= Percival Allen =

British geologist

Percival Allen FRS (15 March 1917 – 3 April 2008) was a British geologist. He was Professor and Head of Department at Reading from 1952 and became an Emeritus Professor on his retirement in 1982. He was awarded an honorary DSc in 1992.

==Education==

He attended Rye Grammar School.

==British Sedimentological Research Group==

Allen organised the founding meeting of the British Sedimentological Research Group held in Reading on 16–17 November 1962, to celebrate the opening of that university’s new Sedimentology Research Laboratory.

==Honours==

In March 1973, he was elected a Fellow of the Royal Society.
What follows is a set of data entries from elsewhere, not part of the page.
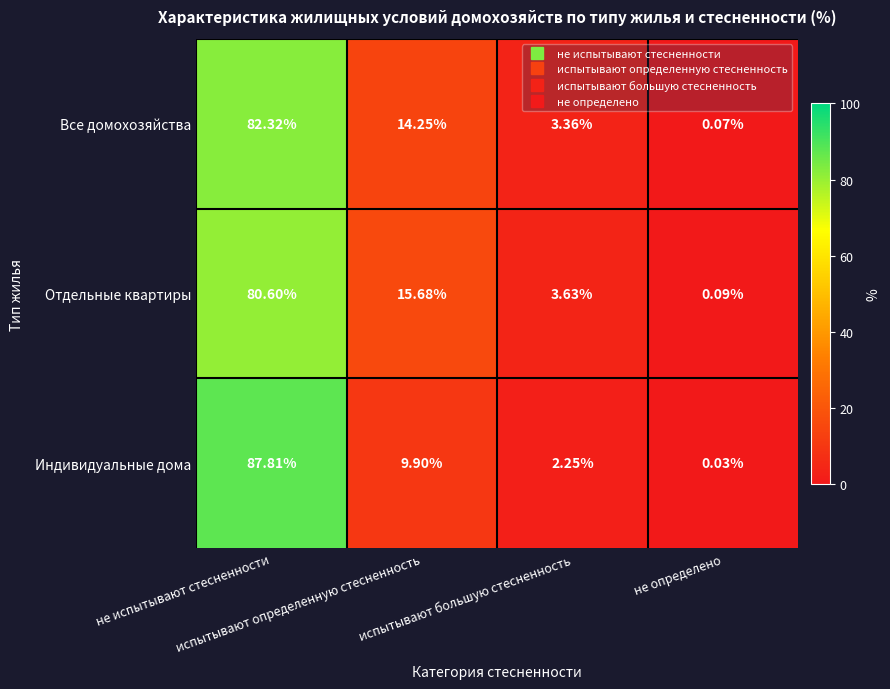

Which series has the largest range (max minus min)?

Индивидуальные дома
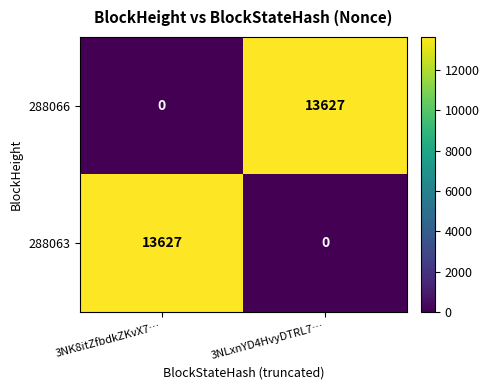

What is the approximate value of 288066 at 3NLxnYD4HvyDTRL7…, to the nearest 100?

13600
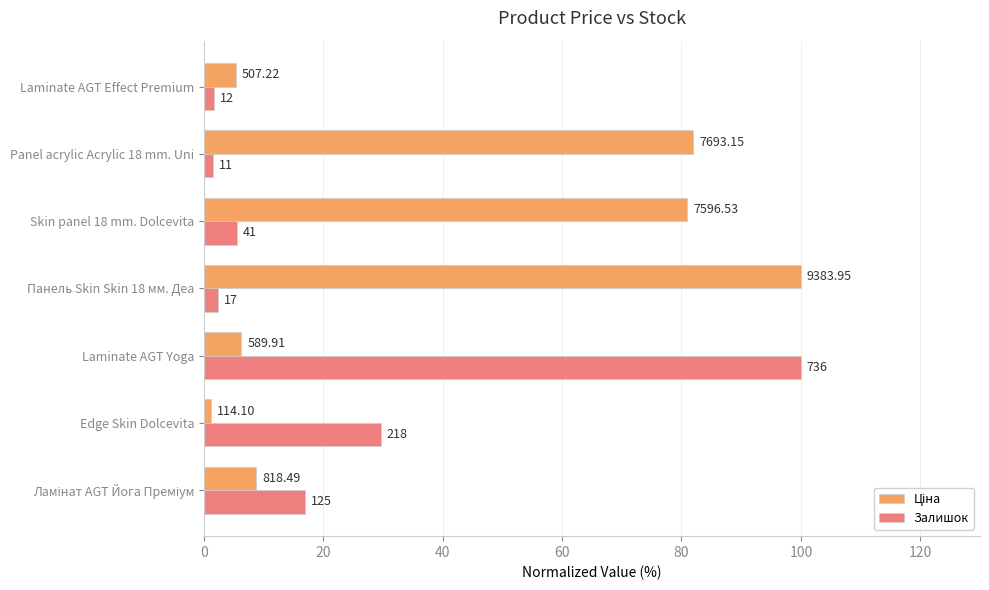

Which series has the largest total across all categories?

Ціна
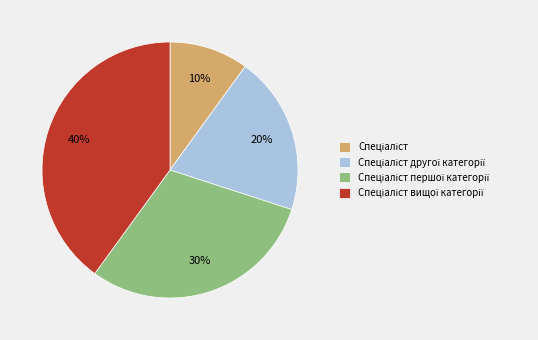

To the nearest percent, what is the average slice percentage?

25%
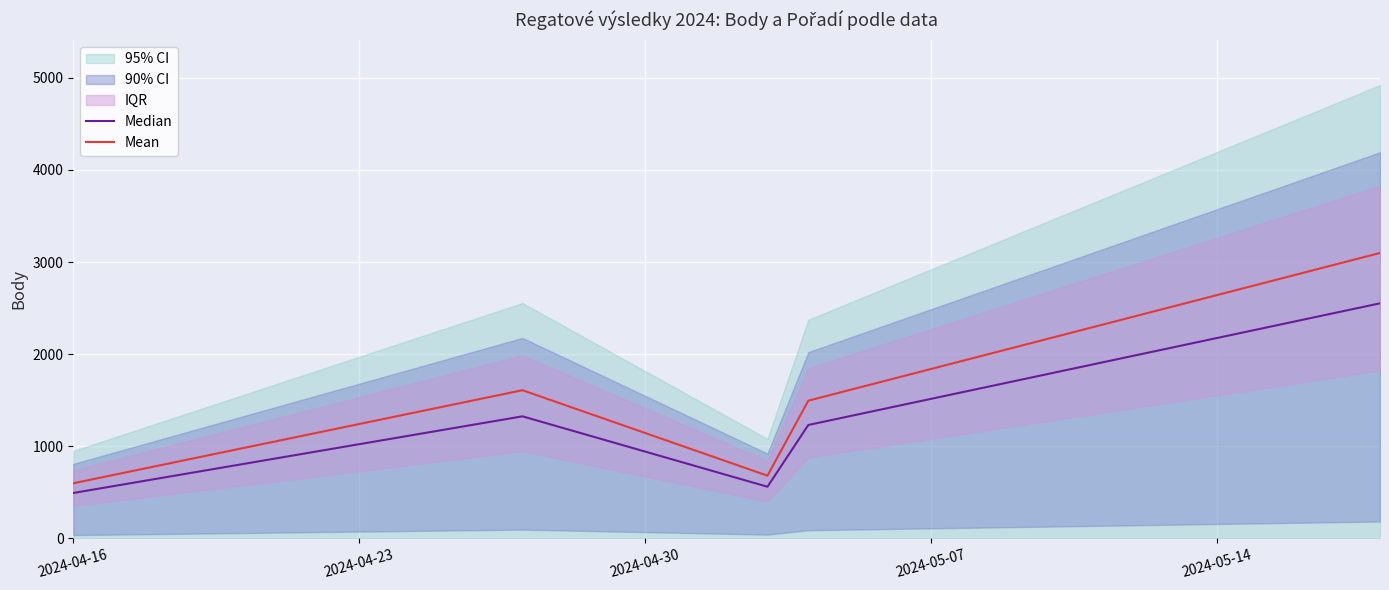

How many data points does each series have?

5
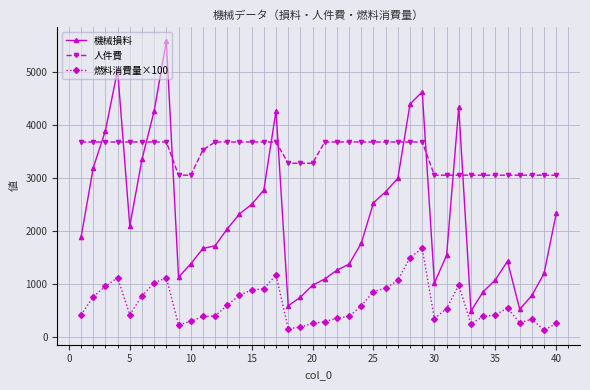

What is the difference between the second highest and minimum values in the 機械損料 series?

4537.0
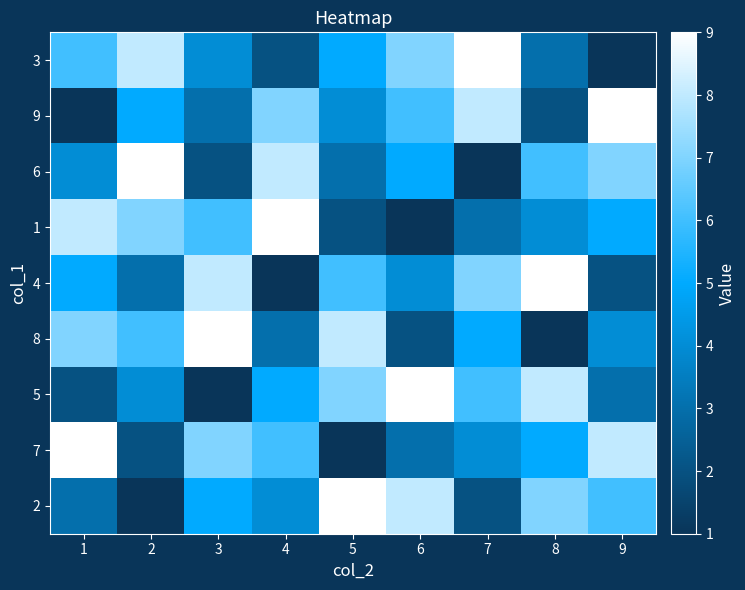

Which series has the widest spread of values?

3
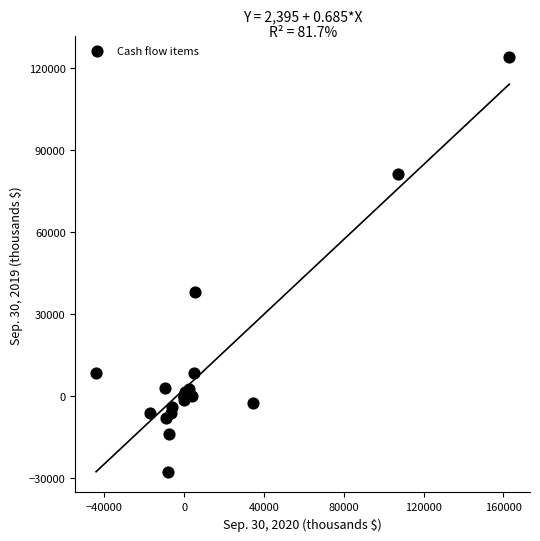

What Y value in the scatter plot is closest to 48088?

38125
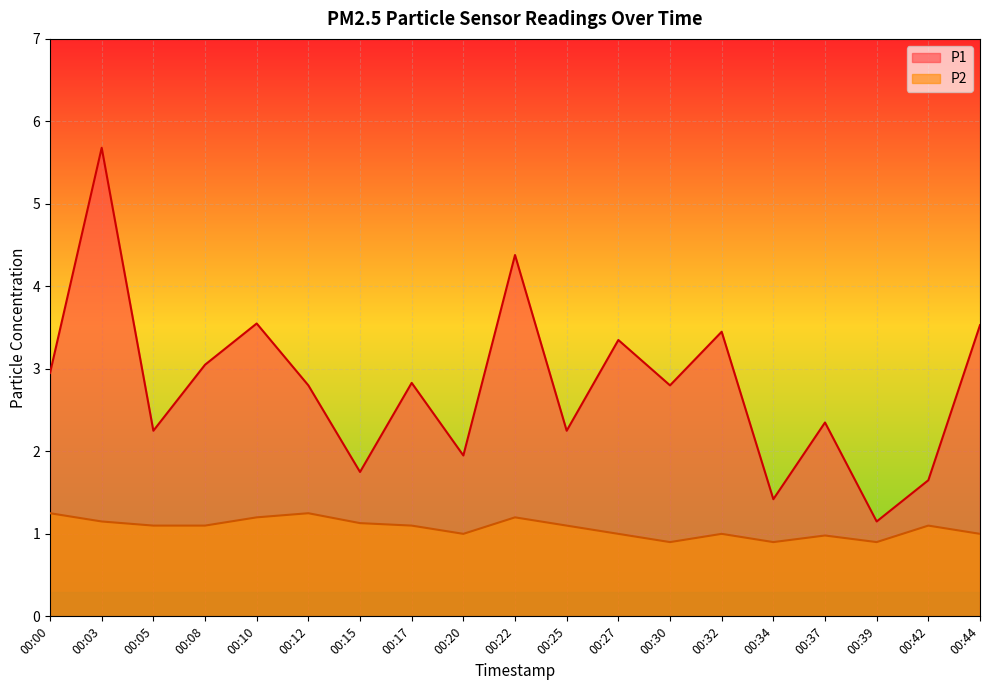

Reading left to right, transcribe all the data shown in this chart.

P1: 3.0	5.7	2.2	3.0	3.5	2.8	1.8	2.8	1.9	4.4	2.2	3.4	2.8	3.5	1.4	2.4	1.1	1.6	3.5
P2: 1.2	1.1	1.1	1.1	1.2	1.2	1.1	1.1	1.0	1.2	1.1	1.0	0.9	1.0	0.9	1.0	0.9	1.1	1.0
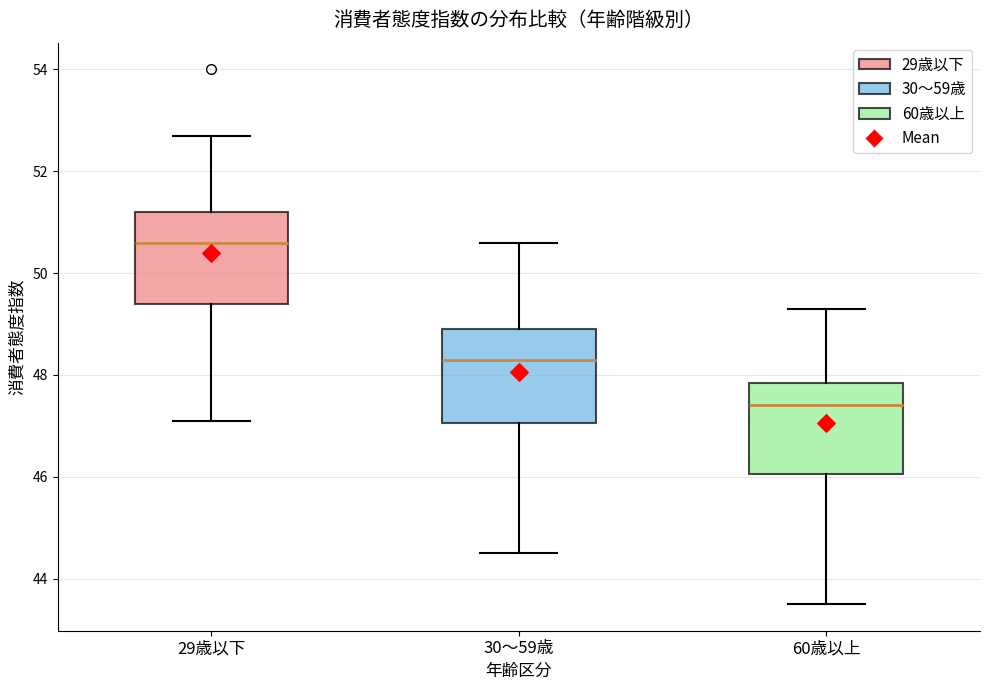

Reading left to right, transcribe this box plot: for each box, give where its median line is, the range the box spans, and where its two whiskers end, as read against the y-axis. The values are not printed on the chart, so give them approximately, as read against the axis.

29歳以下: median 50.6, box 49.4 to 51.2, whiskers 47.2 to 52.8
30〜59歳: median 48.4, box 47.0 to 49.0, whiskers 44.6 to 50.6
60歳以上: median 47.4, box 46.0 to 47.8, whiskers 43.6 to 49.4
His application citation read: "Distinguished for his investigations of Lower Cretaceous sedimentation in north-western Europe. His reconstructions of Wealden palaeography and depositional environments have been based on meticulous examination and analysis of faecies changes, sedimentary structures and petrology combined with a study of modern deltaic and littoral sedimentation. He has stimulated much research along similar lines in other formations, notably the Torridonian. He was a pioneer in the application of statistical methods to sedimentary models. At Reading he has built up an outstanding school of sedimentology."

The Percival Allen Medal Award was established in 2006 by the Association of European Geological Societies Executive Committee and is awarded biennially to a geoscientist for outstanding achievements in the field of international relations in Earth Science.